On Sun, Mar 6, 2016 at 7:28 PM, Phil Bouchard <philipp...@gmail.com> wrote:
> On 03/06/2016 10:17 PM, Filip Pizlo wrote:
>>
>>
>>> On Mar 6, 2016, at 6:36 PM, Phil Bouchard <philipp...@gmail.com> wrote:
>>>
>>> That should speed up my benchmarking process.
>>
>>
>> It will also make your benchmarking process inconclusive for the purpose
>> of evaluating a memory manager’s performance relative to our garbage
>> collector.  To put it another way, I don’t care if your memory manager is
>> faster than someone else’s garbage collector.
>
>
> It is very subjective but if we know that:
> - WebKit's GC is 2x faster than the Mark & Sweep GC
> - block_ptr<> is 2x faster than the Mark & Sweep GC
>
> Then that means WebKit's GC == block_ptr<>.
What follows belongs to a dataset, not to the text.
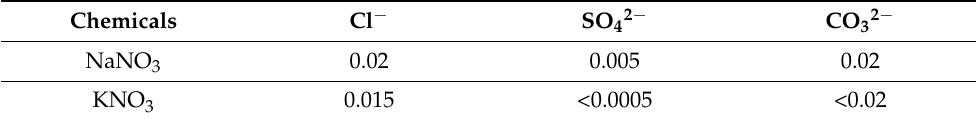
Table 1. Impurities composition in the chemicals used.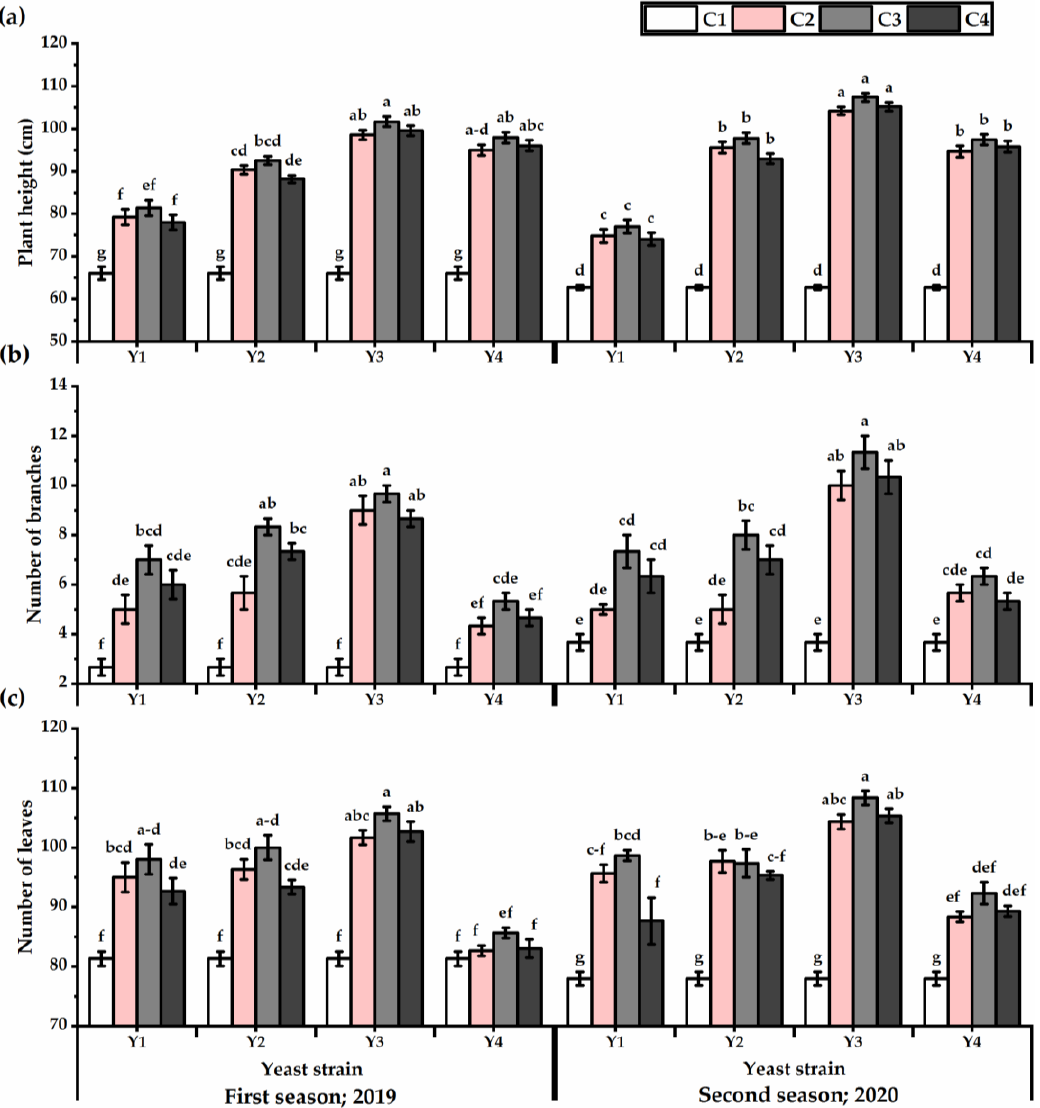
Figure 1. Plant height (cm) ( a ), number of branches ( b ), and number of leaves ( c ) of Plectranthus amboinicus (Lour.) Spreng. plants subjected to Rhodotorula muciligenese (Y1), Candida sake (Y2), Candida apicola (Y3), and Candida kunwiensis (Y4) yeast strains foliar application at 0 (C1), 1 × 10 4 (C2), 1 × 10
No :(  It's pretty relevant that GC in JavaScriptCore was written for
JavaScriptCore.  In particular, JSC doesn't focus on optimizing binary
size, memory usage, etc... for embeddable devices so I would expect
the performance characteristics to be dramatically different from that
of Duktape or XS6.

Analyzing the performance of a computer software is really hard.  I've
been working on WebKit for six and half years and I'm still surprised
by the kind of performance issues we encounter and the difference in
the performance characteristics between different CPU architectures,
the number of cores, and the spec of a particular CPU.